[Dataset records]
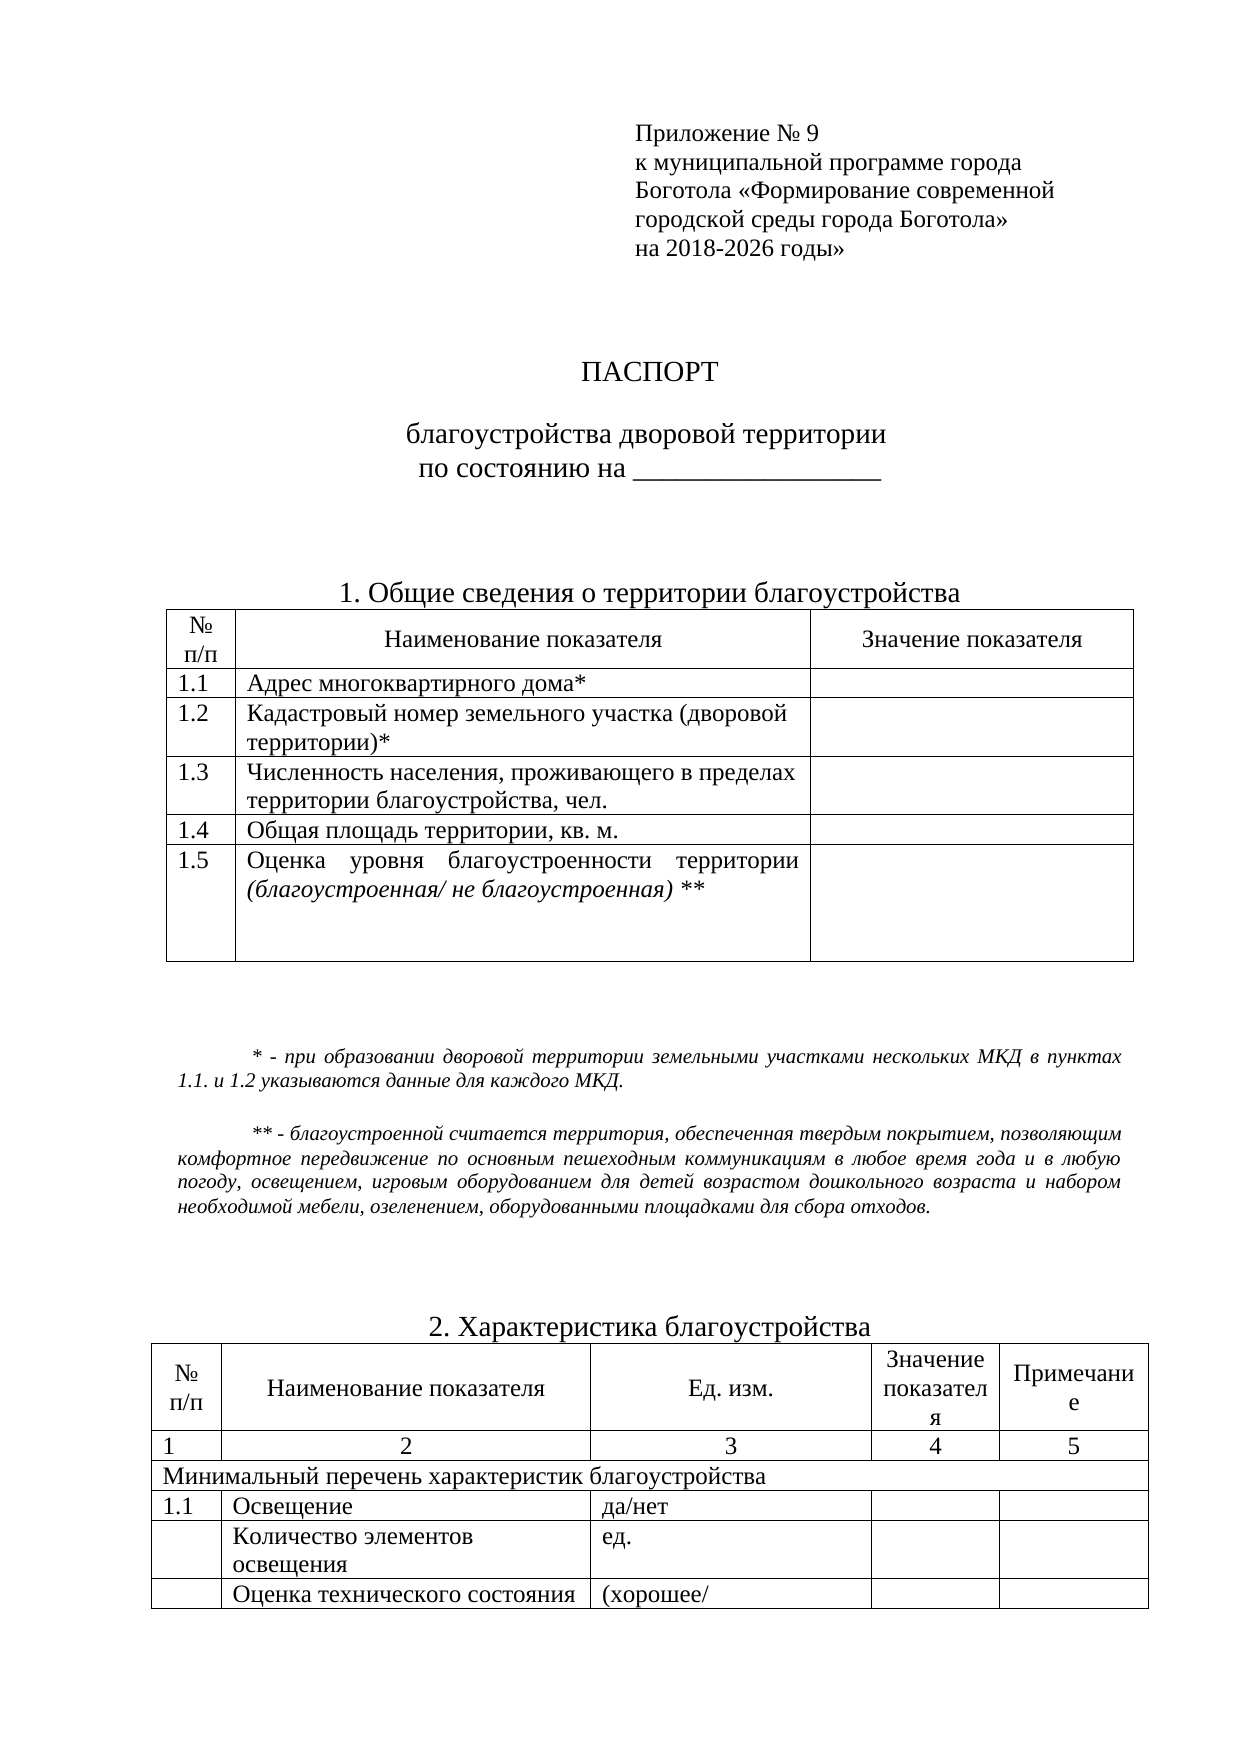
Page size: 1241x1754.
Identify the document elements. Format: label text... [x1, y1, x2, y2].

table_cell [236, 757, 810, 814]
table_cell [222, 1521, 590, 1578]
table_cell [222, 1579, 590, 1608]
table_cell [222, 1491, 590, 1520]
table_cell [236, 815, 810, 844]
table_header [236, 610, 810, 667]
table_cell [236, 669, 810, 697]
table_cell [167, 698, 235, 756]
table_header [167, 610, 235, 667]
text ** - благоустроенной считается территория, обеспеченная твердым покрытием, позволяющим комфортное передвижение по основным пешеходным коммуникациям в любое время года и в любую погоду, освещением, игровым оборудованием для детей возрастом дошкольного возраста и набором необходимой мебели, озеленением, оборудованными площадками для сбора отходов. [177, 1121, 1122, 1218]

--- PROBLEM TO WORK ON ---
Please output all the data exactly as given, with the pictures omitted.

--- EXERCISE ANSWER ---
Page size: 1241x1754.
Identify the document elements. Format: label text... [x1, y1, x2, y2].

table_cell [236, 757, 810, 814]
table_cell [222, 1521, 590, 1578]
table_cell [222, 1579, 590, 1608]
table_cell [222, 1491, 590, 1520]
table_cell [236, 815, 810, 844]
table_header [236, 610, 810, 667]
table_cell [236, 669, 810, 697]
table_cell [167, 698, 235, 756]
table_header [167, 610, 235, 667]
text ** - благоустроенной считается территория, обеспеченная твердым покрытием, позволяющим комфортное передвижение по основным пешеходным коммуникациям в любое время года и в любую погоду, освещением, игровым оборудованием для детей возрастом дошкольного возраста и набором необходимой мебели, озеленением, оборудованными площадками для сбора отходов. [177, 1121, 1122, 1218]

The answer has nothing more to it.